Section 3 of the IRS Data Book presents data on information reporting and verification, which, in addition to examinations, are critical tools for identifying and resolving taxpayer errors. In addition to receiving information on self-reported income and tax on returns filed by taxpayers, the IRS gathers independent information about income received and taxes withheld from information returns, such as Forms W–2 and 1099 filed by employers and other third parties. With its Automated Underreporter Program, the IRS matches these information returns to tax returns and contacts taxpayers to resolve discrepancies. In the Automated Substitute for Return Program, the IRS uses information returns from third parties to identify nonfilers; construct tax returns for certain nonfilers based on that third-party information; and assess tax, interest, and penalties based on the substitute returns. To further verify the accuracy of reported information, the IRS also checks for mathematical and clerical errors before refunds are paid. 

Graphic contains two graphs that show data regarding the IRS Information Reporting Programs, the Automated Substitute for Return Program and the Automated Underreporter Program for fiscal year 2015. First graph shows that there were a total of approximately 3.7 million taxpayers contacted through the Automated Underreported Program and 614 thousand through the Automated Substitute for Return Program. The second graph shows that there were a total of approximately $6.3 billion additional assessments from the Automated Underreporter Program and approximately $2.7 billion from the Automated Substitute for Return Program.

View details (XLS). For additional graphs from this section, download the PDF of this year’s Data Book.

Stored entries
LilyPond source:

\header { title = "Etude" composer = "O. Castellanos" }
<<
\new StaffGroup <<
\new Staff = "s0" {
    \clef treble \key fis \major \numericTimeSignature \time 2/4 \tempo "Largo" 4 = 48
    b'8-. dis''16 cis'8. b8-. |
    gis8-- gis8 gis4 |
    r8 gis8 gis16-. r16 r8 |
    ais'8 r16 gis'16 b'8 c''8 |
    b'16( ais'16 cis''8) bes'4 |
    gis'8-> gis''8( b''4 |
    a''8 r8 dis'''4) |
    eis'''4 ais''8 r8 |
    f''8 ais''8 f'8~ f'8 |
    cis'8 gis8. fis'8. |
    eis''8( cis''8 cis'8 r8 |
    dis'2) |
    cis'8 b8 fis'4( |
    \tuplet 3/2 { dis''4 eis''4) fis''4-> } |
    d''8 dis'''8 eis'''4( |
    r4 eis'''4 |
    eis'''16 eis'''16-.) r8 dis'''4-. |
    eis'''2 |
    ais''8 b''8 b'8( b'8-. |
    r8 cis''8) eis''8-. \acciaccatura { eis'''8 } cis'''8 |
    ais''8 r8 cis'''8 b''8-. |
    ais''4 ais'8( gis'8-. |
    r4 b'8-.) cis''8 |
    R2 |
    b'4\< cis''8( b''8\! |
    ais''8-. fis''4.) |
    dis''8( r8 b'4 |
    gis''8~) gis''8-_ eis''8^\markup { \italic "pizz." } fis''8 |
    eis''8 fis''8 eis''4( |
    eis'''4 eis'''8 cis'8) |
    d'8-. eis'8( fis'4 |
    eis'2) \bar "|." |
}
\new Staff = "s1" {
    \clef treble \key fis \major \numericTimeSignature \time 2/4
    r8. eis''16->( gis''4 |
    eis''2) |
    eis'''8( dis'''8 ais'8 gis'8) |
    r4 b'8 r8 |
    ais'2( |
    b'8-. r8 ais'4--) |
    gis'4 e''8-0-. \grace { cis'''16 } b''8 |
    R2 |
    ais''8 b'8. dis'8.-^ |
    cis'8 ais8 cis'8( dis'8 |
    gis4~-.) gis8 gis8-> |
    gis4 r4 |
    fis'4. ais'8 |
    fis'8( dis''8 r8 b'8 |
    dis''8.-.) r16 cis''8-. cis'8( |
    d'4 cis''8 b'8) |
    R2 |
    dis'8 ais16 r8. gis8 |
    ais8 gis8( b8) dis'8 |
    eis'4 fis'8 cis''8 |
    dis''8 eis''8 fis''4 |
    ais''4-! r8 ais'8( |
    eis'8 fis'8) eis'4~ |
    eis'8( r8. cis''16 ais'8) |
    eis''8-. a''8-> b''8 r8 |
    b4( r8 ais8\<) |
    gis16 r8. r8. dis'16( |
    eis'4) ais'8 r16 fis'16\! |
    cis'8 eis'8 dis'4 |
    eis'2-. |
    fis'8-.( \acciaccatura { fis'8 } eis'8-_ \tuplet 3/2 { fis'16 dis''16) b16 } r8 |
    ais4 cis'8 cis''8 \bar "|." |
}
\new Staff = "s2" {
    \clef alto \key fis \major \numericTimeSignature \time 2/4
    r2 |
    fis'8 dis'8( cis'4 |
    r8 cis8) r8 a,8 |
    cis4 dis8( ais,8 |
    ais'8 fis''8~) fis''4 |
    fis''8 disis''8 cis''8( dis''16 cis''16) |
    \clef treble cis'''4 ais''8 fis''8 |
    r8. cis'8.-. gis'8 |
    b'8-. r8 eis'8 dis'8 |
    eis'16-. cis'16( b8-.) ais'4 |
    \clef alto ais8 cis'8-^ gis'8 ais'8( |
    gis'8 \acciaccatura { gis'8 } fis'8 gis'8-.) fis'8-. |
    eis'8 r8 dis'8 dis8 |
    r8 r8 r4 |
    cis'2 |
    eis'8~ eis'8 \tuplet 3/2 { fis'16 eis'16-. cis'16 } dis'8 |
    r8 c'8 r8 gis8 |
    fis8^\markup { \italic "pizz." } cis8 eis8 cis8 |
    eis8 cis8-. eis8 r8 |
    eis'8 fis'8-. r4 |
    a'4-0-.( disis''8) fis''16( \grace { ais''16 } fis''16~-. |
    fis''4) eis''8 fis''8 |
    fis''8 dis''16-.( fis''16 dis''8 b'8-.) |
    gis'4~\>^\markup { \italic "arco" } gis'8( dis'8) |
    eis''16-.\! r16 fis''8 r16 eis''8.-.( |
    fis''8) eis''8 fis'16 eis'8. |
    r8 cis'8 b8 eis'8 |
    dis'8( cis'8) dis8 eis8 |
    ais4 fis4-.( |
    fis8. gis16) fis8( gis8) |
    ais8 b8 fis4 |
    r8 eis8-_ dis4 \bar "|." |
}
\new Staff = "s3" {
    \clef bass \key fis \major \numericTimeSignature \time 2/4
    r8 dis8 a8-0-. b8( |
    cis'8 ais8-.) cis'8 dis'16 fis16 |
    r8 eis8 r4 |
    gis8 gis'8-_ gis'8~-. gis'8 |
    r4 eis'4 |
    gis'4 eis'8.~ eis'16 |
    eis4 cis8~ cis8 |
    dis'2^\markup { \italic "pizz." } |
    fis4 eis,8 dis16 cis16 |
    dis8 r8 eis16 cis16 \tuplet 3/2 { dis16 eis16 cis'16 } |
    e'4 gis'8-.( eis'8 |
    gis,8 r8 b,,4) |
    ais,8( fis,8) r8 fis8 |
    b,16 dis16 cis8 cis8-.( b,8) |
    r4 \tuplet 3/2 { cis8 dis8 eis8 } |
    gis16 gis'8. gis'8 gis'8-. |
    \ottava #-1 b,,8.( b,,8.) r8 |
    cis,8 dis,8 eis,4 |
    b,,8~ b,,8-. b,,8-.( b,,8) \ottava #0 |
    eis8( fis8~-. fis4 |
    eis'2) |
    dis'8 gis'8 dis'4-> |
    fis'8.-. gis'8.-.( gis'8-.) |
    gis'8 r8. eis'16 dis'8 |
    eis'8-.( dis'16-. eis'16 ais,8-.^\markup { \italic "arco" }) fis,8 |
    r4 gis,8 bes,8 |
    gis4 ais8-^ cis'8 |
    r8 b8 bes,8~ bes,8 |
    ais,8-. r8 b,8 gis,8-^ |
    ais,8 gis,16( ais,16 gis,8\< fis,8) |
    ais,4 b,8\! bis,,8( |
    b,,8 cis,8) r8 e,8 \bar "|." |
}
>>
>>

■ **Objective 1**
For each statement about the IRS information reporting passage, answer yes or no depending on whether the passage agrees, and quote the exact words that decide it. (a) The Automated Underreporter Program matches information returns to tax returns. (b) About 614 thousand taxpayers were contacted through the Automated Underreporter Program. (c) The IRS checks for mathematical and clerical errors after refunds are paid.
■ **Objective 2**
Resume the IRS information reporting passage, picking up after its last sentence.
The items are separate material and have no connection to the IRS information reporting passage.

■ **Expected output 1**
(a) Yes: "the IRS matches these information returns to tax returns and contacts taxpayers to resolve discrepancies"
(b) No: "614 thousand through the Automated Substitute for Return Program"
(c) No: "the IRS also checks for mathematical and clerical errors before refunds are paid"

■ **Expected output 2**
Highlights of the Data

  • In Fiscal Year 2015, the IRS received over 2.6 billion third-party information returns, almost 87.2 percent of which were filed electronically (Table 14).
  • The IRS closed more than 3.7 million cases under the Automated Underreporter Program resulting in more than $6.3 billion in additional assessments (Table 14).
  • The IRS closed 614,000 cases under its Automated Substitute for Return Program resulting in over $2.7 billion in additional assessments (Table 14).
  • For Tax Year (TY) 2014 individual income tax returns processed during Calendar Year 2015, IRS sent almost 1.7 million notices to taxpayers for almost 2.2 million math errors identified on their returns (Table 15).
  • For TY 2014, math errors associated with calculation of income or other taxes made up almost 34.0 percent of total math errors. For TY 2013 and prior years, misreporting the number and amount of exemptions was the most common error, making up 24.8 percent of the total (Table 15).

Enforcement: Information Reporting and Verification: Tables 14 & 15

Table 14: Information Reporting Program, Fiscal Year 2015 (XLS)

Table 15: Math Errors on Individual Income Tax Returns, by Type of Error, Calendar Year 2015 (XLS)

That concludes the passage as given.